**Data for processing**
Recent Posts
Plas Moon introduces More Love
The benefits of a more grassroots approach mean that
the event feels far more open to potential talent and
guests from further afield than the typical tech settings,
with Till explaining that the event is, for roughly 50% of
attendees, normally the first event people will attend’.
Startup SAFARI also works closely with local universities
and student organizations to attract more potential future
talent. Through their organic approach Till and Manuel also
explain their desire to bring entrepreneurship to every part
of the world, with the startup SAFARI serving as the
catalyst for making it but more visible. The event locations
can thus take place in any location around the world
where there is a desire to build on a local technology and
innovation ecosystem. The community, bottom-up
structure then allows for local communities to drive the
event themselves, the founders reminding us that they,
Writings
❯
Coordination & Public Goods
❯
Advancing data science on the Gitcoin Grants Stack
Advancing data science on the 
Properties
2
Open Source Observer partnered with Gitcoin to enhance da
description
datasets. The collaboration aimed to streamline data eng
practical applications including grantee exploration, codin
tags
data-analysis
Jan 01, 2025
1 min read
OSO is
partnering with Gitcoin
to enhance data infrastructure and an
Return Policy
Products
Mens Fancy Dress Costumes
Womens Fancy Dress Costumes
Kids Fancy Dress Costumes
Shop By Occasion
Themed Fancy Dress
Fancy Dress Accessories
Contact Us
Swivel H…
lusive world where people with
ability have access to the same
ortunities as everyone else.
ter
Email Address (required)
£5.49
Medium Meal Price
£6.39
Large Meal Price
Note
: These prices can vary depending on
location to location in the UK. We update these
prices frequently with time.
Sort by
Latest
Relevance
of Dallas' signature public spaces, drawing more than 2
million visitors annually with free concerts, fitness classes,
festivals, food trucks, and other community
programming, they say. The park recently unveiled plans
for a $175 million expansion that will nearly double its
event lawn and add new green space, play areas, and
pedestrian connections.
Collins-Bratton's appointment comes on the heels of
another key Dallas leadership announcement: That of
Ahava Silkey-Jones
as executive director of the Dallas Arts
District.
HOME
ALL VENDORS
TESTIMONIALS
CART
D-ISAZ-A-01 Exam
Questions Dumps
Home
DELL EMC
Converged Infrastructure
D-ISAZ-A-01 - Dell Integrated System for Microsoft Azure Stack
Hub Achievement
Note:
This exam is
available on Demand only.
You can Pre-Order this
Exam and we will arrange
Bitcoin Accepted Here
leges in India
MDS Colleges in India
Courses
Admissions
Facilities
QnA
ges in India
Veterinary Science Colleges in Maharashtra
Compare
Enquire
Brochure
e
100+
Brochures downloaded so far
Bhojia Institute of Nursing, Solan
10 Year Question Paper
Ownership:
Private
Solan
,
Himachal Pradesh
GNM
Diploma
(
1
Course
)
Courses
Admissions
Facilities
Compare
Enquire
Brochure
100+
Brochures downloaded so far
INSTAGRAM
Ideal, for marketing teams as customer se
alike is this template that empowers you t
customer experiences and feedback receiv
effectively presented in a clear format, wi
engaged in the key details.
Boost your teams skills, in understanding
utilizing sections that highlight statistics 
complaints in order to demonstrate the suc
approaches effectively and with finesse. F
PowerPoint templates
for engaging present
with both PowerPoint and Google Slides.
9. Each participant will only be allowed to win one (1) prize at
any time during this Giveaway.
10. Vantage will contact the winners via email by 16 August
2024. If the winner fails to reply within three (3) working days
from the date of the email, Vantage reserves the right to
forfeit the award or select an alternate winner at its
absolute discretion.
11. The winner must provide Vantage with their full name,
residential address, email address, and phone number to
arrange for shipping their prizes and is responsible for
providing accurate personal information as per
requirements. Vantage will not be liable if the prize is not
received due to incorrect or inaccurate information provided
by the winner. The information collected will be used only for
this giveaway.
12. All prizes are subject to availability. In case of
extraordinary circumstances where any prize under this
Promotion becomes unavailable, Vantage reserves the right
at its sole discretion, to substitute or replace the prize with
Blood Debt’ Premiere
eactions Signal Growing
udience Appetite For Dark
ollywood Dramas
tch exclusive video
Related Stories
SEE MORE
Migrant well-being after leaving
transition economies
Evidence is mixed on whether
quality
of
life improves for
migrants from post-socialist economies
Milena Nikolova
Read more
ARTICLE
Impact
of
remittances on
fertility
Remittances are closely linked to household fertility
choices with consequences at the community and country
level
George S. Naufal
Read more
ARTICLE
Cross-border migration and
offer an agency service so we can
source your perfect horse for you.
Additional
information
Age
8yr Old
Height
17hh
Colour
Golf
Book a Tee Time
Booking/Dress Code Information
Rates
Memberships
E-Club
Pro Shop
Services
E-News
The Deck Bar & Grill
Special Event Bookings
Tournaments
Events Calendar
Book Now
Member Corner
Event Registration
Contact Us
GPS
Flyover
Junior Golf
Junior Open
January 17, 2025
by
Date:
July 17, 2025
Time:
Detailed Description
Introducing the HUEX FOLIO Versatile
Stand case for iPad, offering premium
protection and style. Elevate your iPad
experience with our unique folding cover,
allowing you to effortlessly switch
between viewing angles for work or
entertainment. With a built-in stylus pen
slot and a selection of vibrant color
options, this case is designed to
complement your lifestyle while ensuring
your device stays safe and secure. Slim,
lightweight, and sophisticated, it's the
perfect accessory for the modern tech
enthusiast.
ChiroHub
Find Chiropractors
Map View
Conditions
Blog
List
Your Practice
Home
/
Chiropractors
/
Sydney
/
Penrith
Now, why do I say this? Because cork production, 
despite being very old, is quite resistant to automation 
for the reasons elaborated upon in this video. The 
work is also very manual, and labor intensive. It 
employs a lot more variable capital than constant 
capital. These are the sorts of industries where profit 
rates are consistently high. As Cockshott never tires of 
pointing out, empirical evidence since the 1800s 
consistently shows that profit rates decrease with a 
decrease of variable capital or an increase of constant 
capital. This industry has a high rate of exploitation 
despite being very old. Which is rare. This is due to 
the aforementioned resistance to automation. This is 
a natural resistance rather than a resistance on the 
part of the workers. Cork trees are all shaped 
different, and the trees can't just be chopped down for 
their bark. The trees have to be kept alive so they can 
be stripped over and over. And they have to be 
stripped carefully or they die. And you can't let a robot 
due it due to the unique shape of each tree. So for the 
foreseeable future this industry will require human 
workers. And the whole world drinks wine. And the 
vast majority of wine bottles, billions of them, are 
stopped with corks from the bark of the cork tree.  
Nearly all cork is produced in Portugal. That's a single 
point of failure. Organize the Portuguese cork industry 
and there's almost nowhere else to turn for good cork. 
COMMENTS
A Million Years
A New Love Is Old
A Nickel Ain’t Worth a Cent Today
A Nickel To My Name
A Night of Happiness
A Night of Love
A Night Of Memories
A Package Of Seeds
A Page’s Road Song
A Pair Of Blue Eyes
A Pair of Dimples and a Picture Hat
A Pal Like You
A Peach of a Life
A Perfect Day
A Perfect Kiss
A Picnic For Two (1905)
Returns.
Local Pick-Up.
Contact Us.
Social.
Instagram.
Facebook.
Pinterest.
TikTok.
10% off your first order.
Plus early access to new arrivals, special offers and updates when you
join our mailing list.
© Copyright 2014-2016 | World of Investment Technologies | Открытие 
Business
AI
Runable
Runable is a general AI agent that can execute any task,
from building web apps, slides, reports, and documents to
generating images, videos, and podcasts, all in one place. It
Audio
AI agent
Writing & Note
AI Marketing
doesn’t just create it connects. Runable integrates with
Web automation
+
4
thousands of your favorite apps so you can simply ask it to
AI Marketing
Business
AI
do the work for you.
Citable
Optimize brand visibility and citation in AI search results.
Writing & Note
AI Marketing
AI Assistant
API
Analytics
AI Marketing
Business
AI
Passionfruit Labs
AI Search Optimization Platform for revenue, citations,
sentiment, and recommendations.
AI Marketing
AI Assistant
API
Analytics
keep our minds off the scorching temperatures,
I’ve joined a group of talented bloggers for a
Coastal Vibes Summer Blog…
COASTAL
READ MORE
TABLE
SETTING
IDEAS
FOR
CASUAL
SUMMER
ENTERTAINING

**Exercise prompt**
In the records above, find the line with "location to location"; write out exactly that line and each one after it, stopping after the line with "Ideal, for marketing teams as customer se".

**Your response**
location to location in the UK. We update these
prices frequently with time.
Sort by
Latest
Relevance
of Dallas' signature public spaces, drawing more than 2
million visitors annually with free concerts, fitness classes,
festivals, food trucks, and other community
programming, they say. The park recently unveiled plans
for a $175 million expansion that will nearly double its
event lawn and add new green space, play areas, and
pedestrian connections.
Collins-Bratton's appointment comes on the heels of
another key Dallas leadership announcement: That of
Ahava Silkey-Jones
as executive director of the Dallas Arts
District.
HOME
ALL VENDORS
TESTIMONIALS
CART
D-ISAZ-A-01 Exam
Questions Dumps
Home
DELL EMC
Converged Infrastructure
D-ISAZ-A-01 - Dell Integrated System for Microsoft Azure Stack
Hub Achievement
Note:
This exam is
available on Demand only.
You can Pre-Order this
Exam and we will arrange
Bitcoin Accepted Here
leges in India
MDS Colleges in India
Courses
Admissions
Facilities
QnA
ges in India
Veterinary Science Colleges in Maharashtra
Compare
Enquire
Brochure
e
100+
Brochures downloaded so far
Bhojia Institute of Nursing, Solan
10 Year Question Paper
Ownership:
Private
Solan
,
Himachal Pradesh
GNM
Diploma
(
1
Course
)
Courses
Admissions
Facilities
Compare
Enquire
Brochure
100+
Brochures downloaded so far
INSTAGRAM
Ideal, for marketing teams as customer se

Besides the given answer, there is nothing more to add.